Les nouvelles technologies ont permis de répondre au blocage de la croissance à un point stationnaire et ce en changeant la nature humaine : l’homme n’est désormais plus assimilé à un être fait de chair mais un être numérisé, un système de données pouvant être traités à distance.

Ainsi, Daniel Cohen attire l’attention sur le fait que le passage du travail « à la chaîne » au travail « en ligne » ne s’est pas fait sans un nouveau processus de déshumanisation.
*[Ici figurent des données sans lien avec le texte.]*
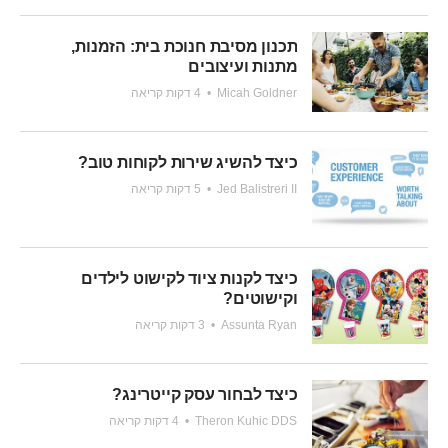
תכנון מסיבת חנוכת בית: הזמנות,
מתנות ועיצובים
Micah Goldner
•
4 דקות קריאה
כיצד להשיג שירות לקוחות טוב?
Jed Balistreri II
•
5 דקות קריאה
כיצד לקנות ציוד לקישוט לילדים
וקישוטים?
Assunta Ryan
•
3 דקות קריאה
כיצד לבחור עסק קייטרינג?
Theron Kuhic DDS
•
4 דקות קריאה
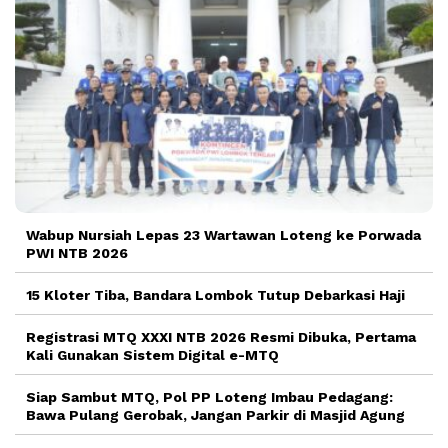
Wabup Nursiah Lepas 23 Wartawan Loteng ke Porwada
PWI NTB 2026
15 Kloter Tiba, Bandara Lombok Tutup Debarkasi Haji
Registrasi MTQ XXXI NTB 2026 Resmi Dibuka, Pertama
Kali Gunakan Sistem Digital e-MTQ
Siap Sambut MTQ, Pol PP Loteng Imbau Pedagang:
Bawa Pulang Gerobak, Jangan Parkir di Masjid Agung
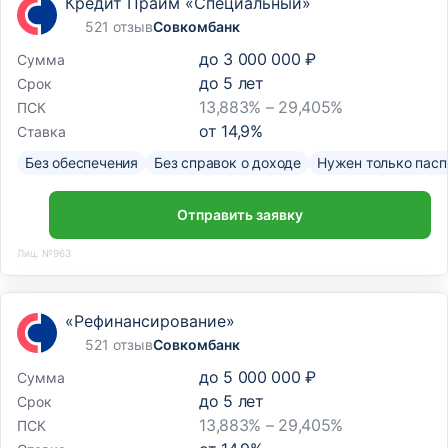
Кредит Прайм «Специальный»
521 отзыв
Совкомбанк
до
3 000 000 ₽
Сумма
до
5
лет
Срок
13,883% – 29,405%
ПСК
от
14,9
%
Ставка
Без обеспечения
Без справок о доходе
Нужен только пасп
Отправить заявку
Лиц. №963
«Рефинансирование»
521 отзыв
Совкомбанк
до
5 000 000 ₽
Сумма
до
5
лет
Срок
13,883% – 29,405%
ПСК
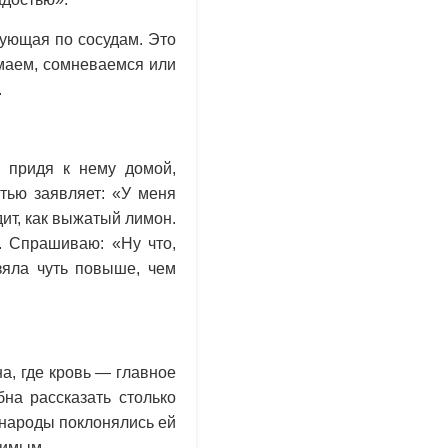
рующая по сосудам. Это
умаем, сомневаемся или
.
 придя к нему домой,
стью заявляет: «У меня
дит, как выжатый лимон.
. Спрашиваю: «Ну что,
зяла чуть повыше, чем
а, где кровь — главное
на рассказать столько
 народы поклонялись ей
римым.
A l’instar de l’ère industrielle, la société digitale se pose la question de sa sortie du monde du travail et du capitalisme en raison de la place croissante des nouvelles technologies dans nos modes de production. DanielCohen imagine deux scénarios :

  • Un scénario, inspiré du film Her de Spike Jonze, où un nombre croissant de tâches serait réalisé par des algorithmes et où le travail se ferait de plus en plus rare au sein des classes moyennes – les services dispensés par des hommes devenant des privilèges. Un scénario jugé « insoutenable d’un point de vue démocratique et humaniste ».
  • Un second scénario où les technologies parviendraient à trouver des complémentarités avec le travail humain afin d’accroître sa productivité. Selon Daniel Cohen, c’est le scénario qui a primé jusque là et qui devrait par conséquent s’installer. Néanmoins, il signale que la difficulté réside aujourd’hui dans le fait qu’ aujourd’hui les innovations ne soient pas réalisées au sein des entreprises mais hors les murs (à la Silicon Valley, par exemple) par des entreprises dont le modèle économique aurait tout intérêt à suivre le premier scénario.

Daniel Cohen a conclu son propos sur l’épreuve que représente le passage des sociétés occidentales d’une société industrielle à une société digitale, cette fois pour les pays émergents – et principalement les moins industrialisés. Ces pays doivent effectivement désormais faire face à une concurrence des nouvelles technologies. Par ailleurs, ces pays se confrontent au risque du « leapfrog » (ou « saut de grenouille » qui désigne l’idée de parvenir à un objectif sans passer par les étapes intermédiaires grâce aux nouvelles technologies). Revenant à l’idée selon laquelle, sans les nouvelles technologies, la société digitale n’est pas créatrice de richesses – la croissance se faisant par l’industrie – Daniel Cohen explique que ces pays pourront difficilement faire l’impasse de l’industrialisation de leur société.